_Text excerpt_:
((
International diversification has historically improved equity factor portfolio performance.
Diversification benefits do not appear to be equivalent across geographies. Geographically distant regions appear to offer superior diversification compared to neighboring regions.
Like major asset classes, international equity factors’ returns tend to be more correlated during recessions and bear stock markets.
Unlike asset classes, the correlations of international equity factors’ returns have not been rising over the last two decades, making the latter a desirable addition to a portfolio.
Diversification is among the most fundamental, well-accepted concepts within our industry: investors can mitigate their portfolio risk by diversifying across different sectors, asset classes, countries, and investment strategies. The simplicity and robustness of this property makes it an ubiquitous goal across investment funds, asset managers, and advisors. Accordingly, a voluminous literature focuses on quantifying the degree of markets’ integration and the potential for portfolio diversification. In particular, these studies concentrate on one or more major asset classes, such as equity indices, foreign currencies, or bonds.1
Motivated by the recent rise and popularity of factor-based investing, our recent paper (Binstock, Kose, and Mazzoleni, 2017) extends the insights of geographic diversification to cross-sectional equity strategies. We explore whether long-standing benefits of geographical diversification also apply across six well-established equity factors: market, value, size, momentum, investment, and profitability. In particular, our focus centers on the portfolio implications of international factor investing across a set of major developed markets.
))
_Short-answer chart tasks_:
((
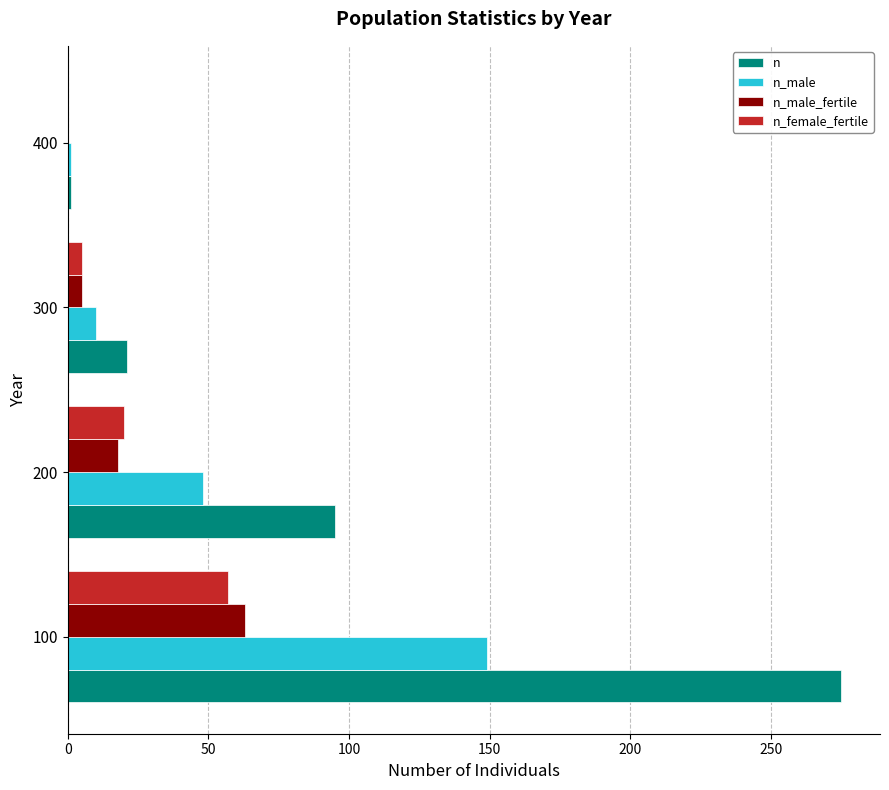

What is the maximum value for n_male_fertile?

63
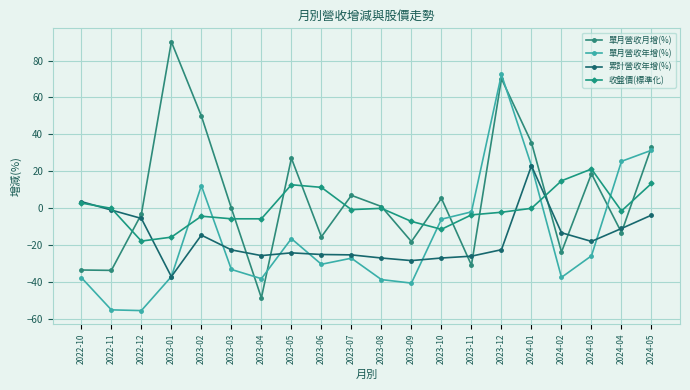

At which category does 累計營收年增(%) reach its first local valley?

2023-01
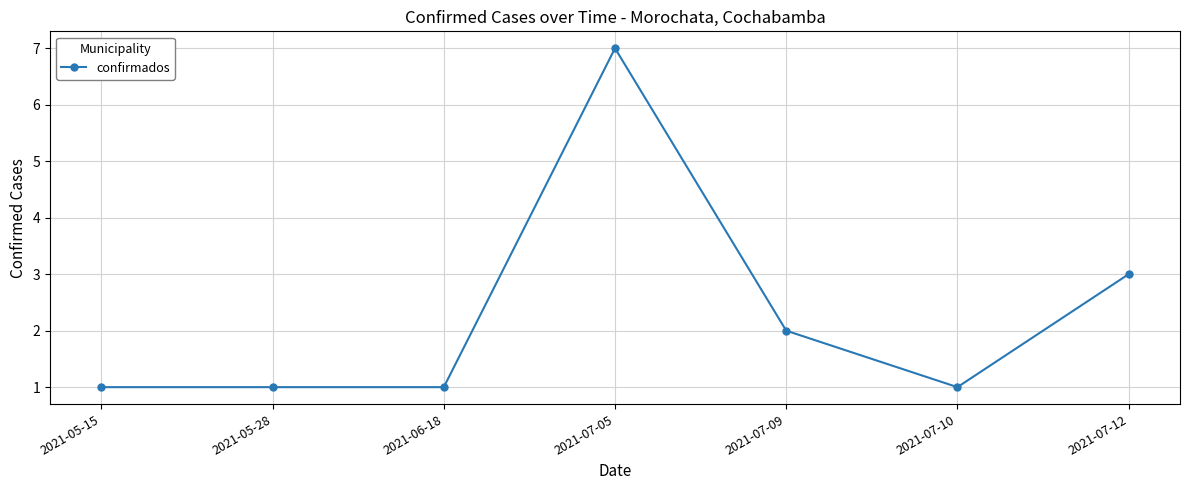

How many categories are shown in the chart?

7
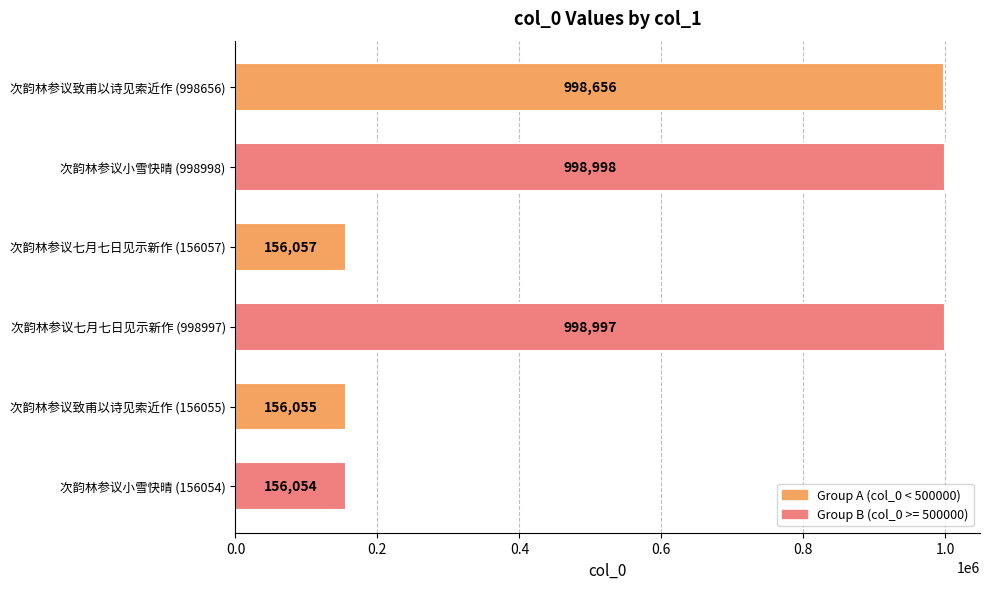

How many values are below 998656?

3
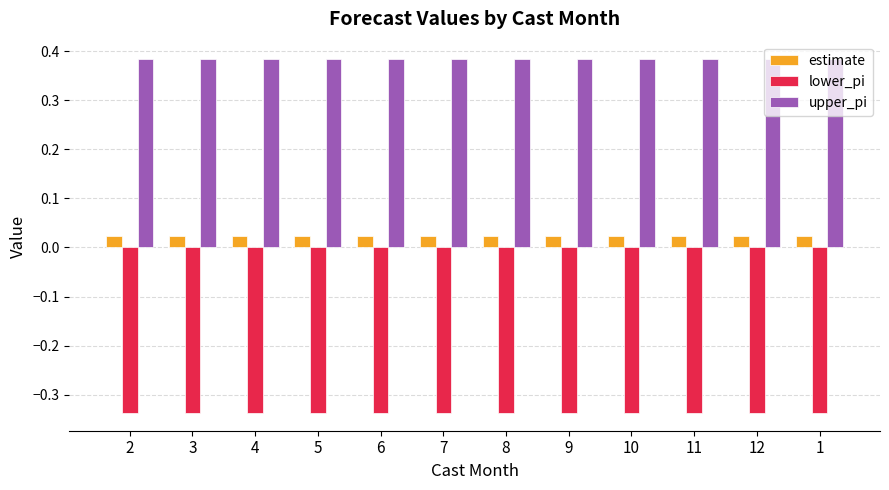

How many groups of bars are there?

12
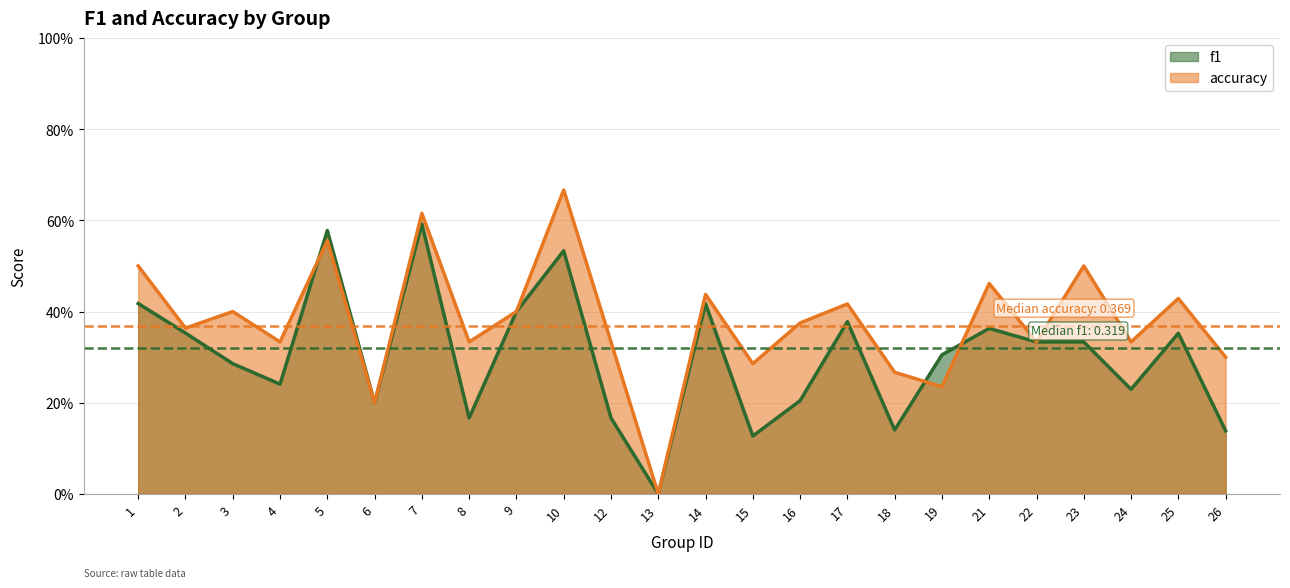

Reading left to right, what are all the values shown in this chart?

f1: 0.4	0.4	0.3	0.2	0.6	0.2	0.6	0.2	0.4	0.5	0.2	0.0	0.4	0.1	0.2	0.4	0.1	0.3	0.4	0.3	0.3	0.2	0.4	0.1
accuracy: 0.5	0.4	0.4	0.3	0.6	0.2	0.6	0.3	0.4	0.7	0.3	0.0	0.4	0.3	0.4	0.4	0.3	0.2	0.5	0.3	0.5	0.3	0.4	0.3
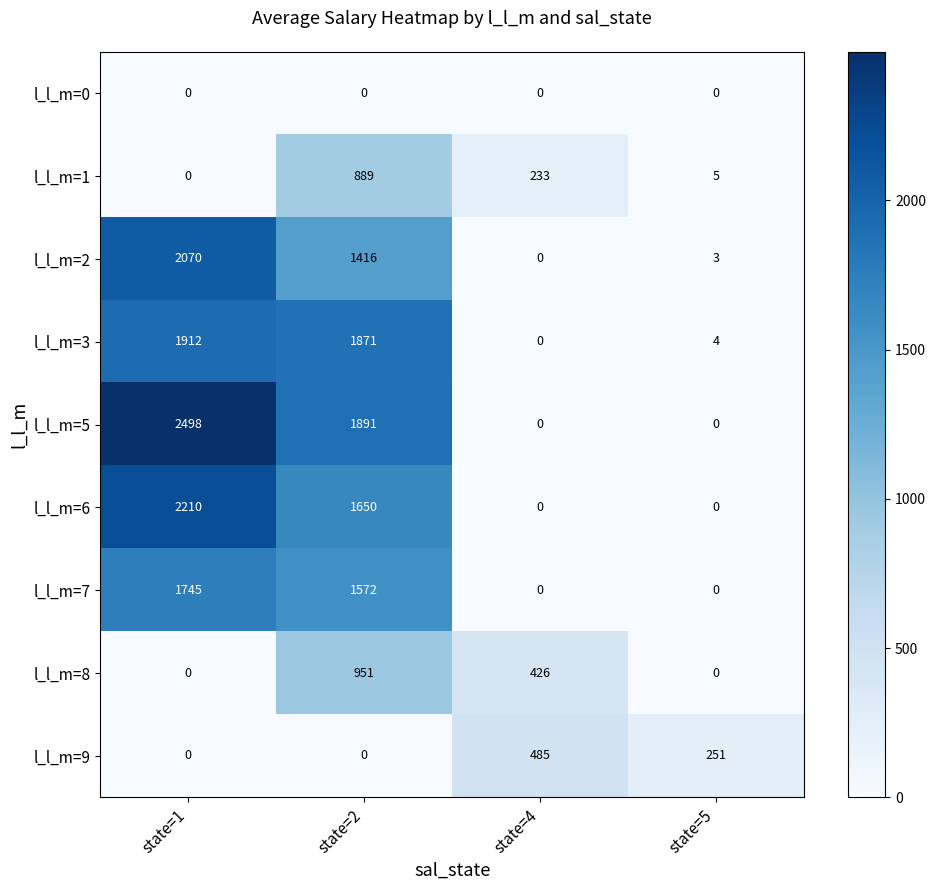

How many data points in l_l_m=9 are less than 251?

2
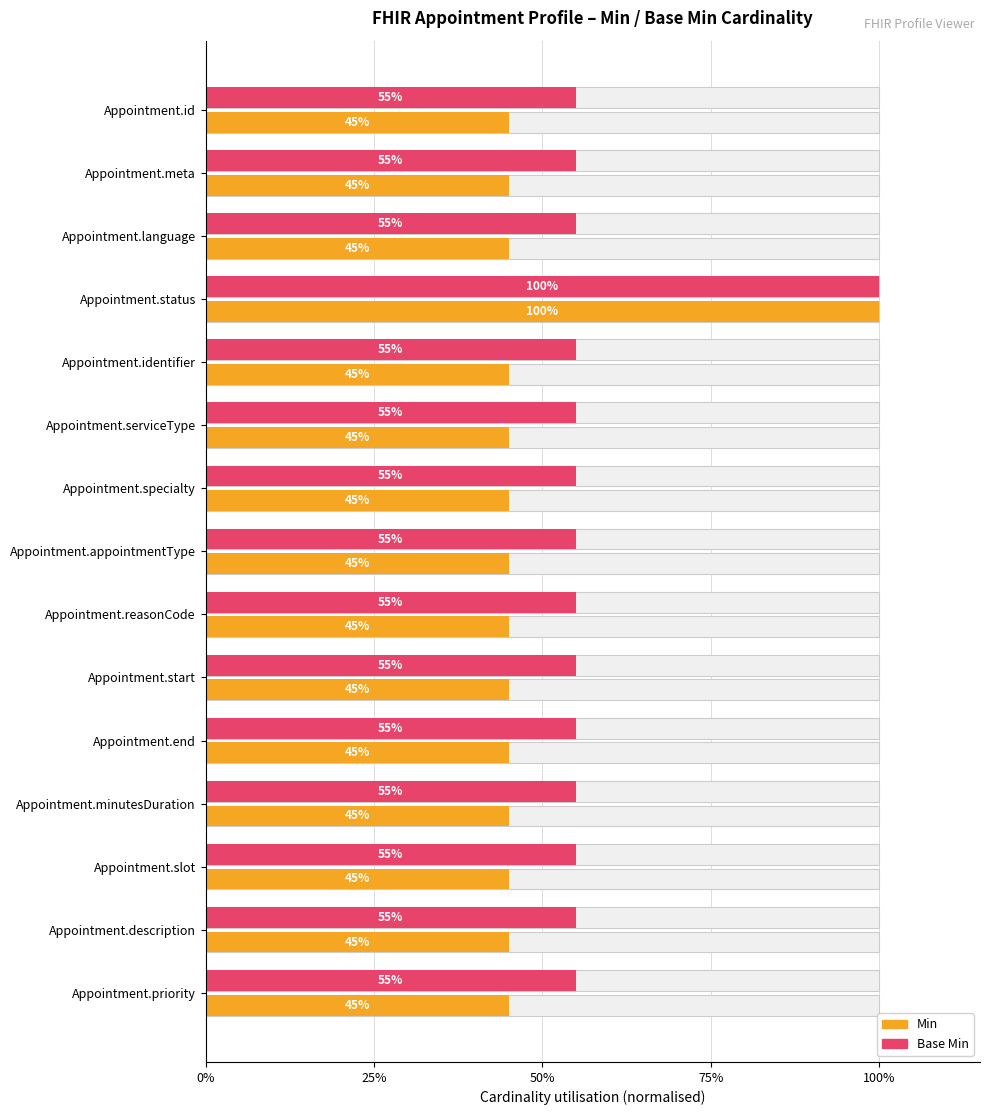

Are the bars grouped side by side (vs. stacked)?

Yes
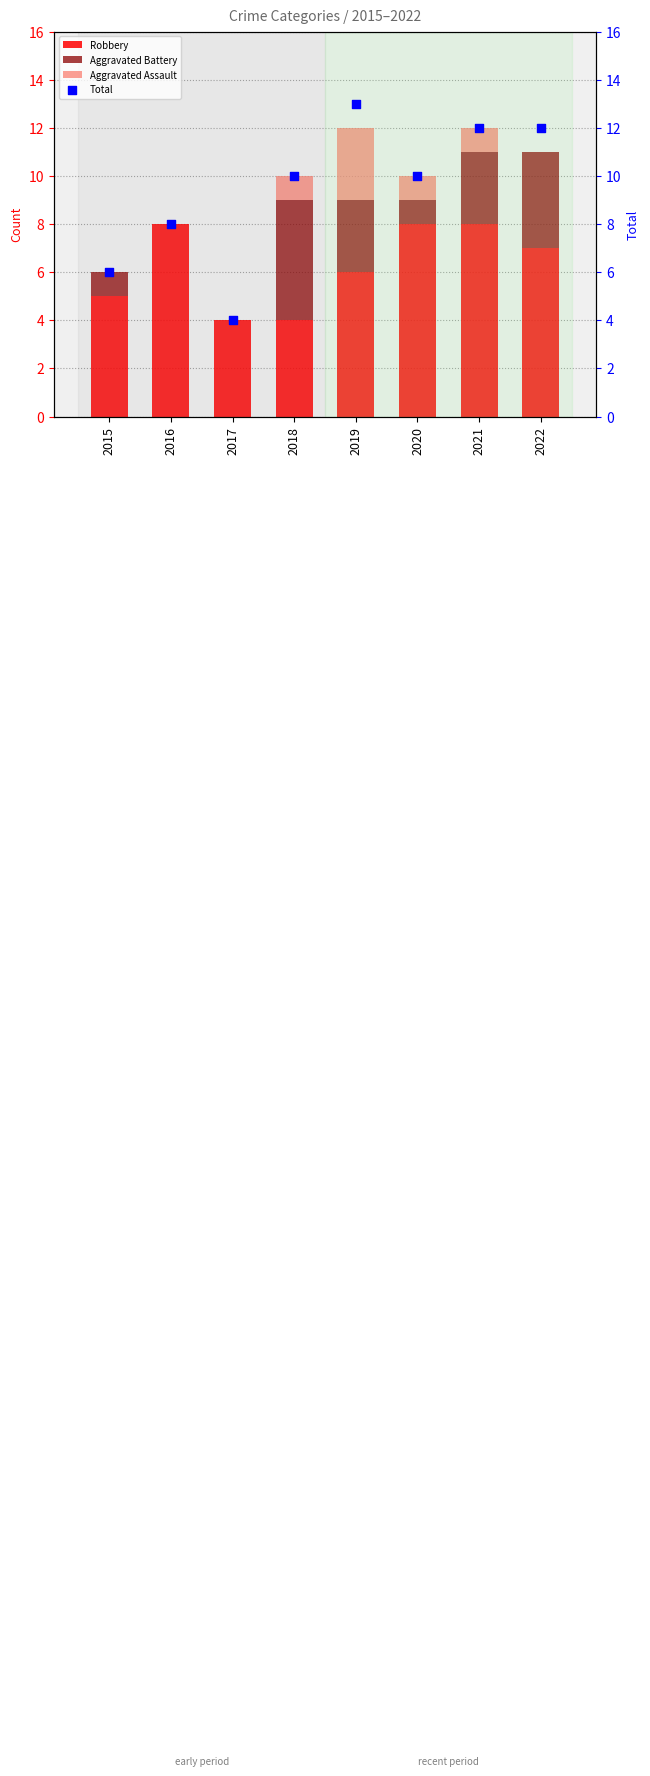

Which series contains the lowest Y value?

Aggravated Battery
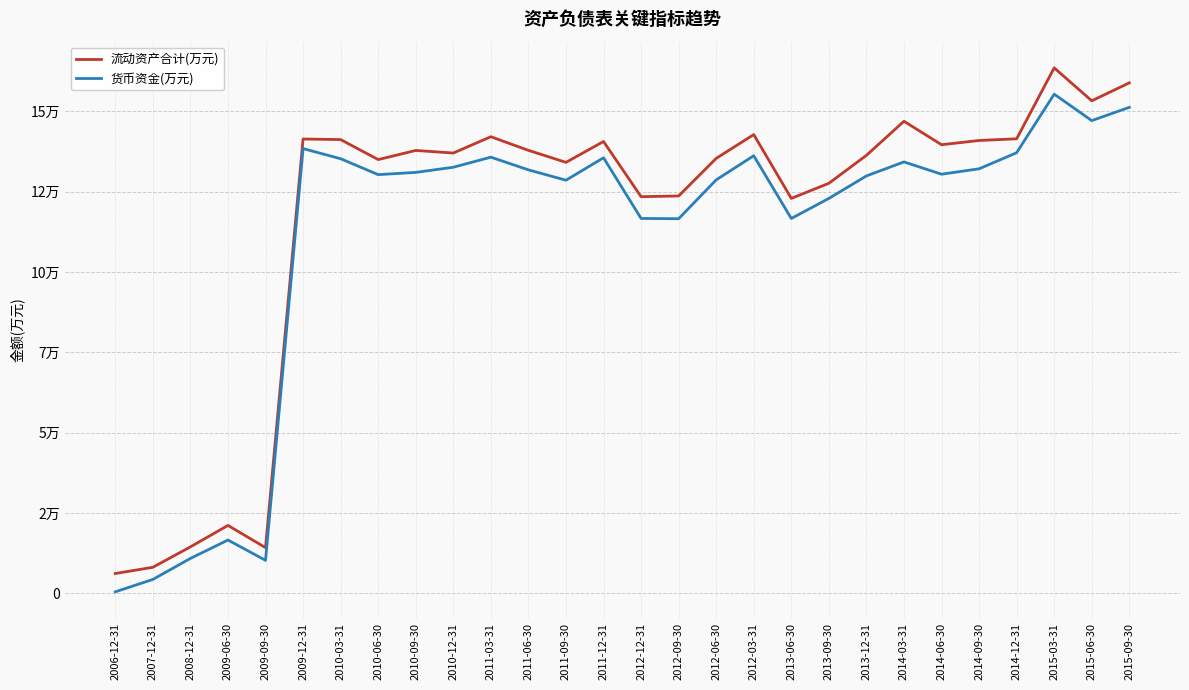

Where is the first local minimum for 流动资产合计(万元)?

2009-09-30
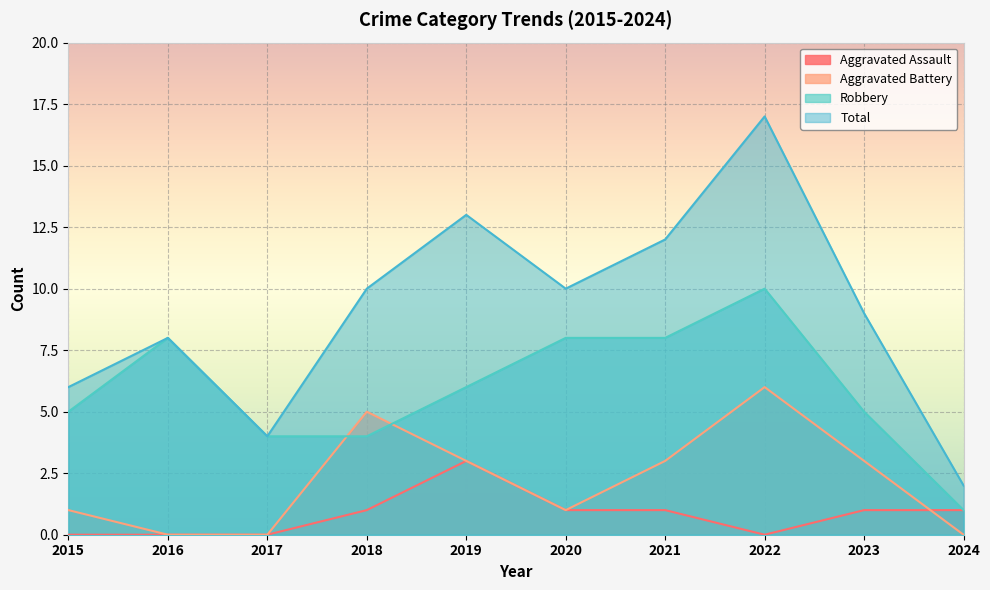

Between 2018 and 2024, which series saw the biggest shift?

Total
))
_Work task A_:
Answer the following from the passage on international equity factor diversification:
(i) Which regions appear to offer superior diversification compared to neighboring regions?
(ii) During which conditions do international equity factors' returns tend to be more correlated?
(iii) Which six equity factors does the paper explore?
_Work task B_: Rewrite the passage on international equity factor diversification, starting with "Diversification benefits do" and going on through "bear stock markets.", changing "neighboring" to "adjacent".

_Exercise solution A_:
(i) Geographically distant regions.
(ii) During recessions and bear stock markets.
(iii) Market, value, size, momentum, investment, and profitability.

_Exercise solution B_:
Diversification benefits do not appear to be equivalent across geographies. Geographically distant regions appear to offer superior diversification compared to adjacent regions.
Like major asset classes, international equity factors’ returns tend to be more correlated during recessions and bear stock markets.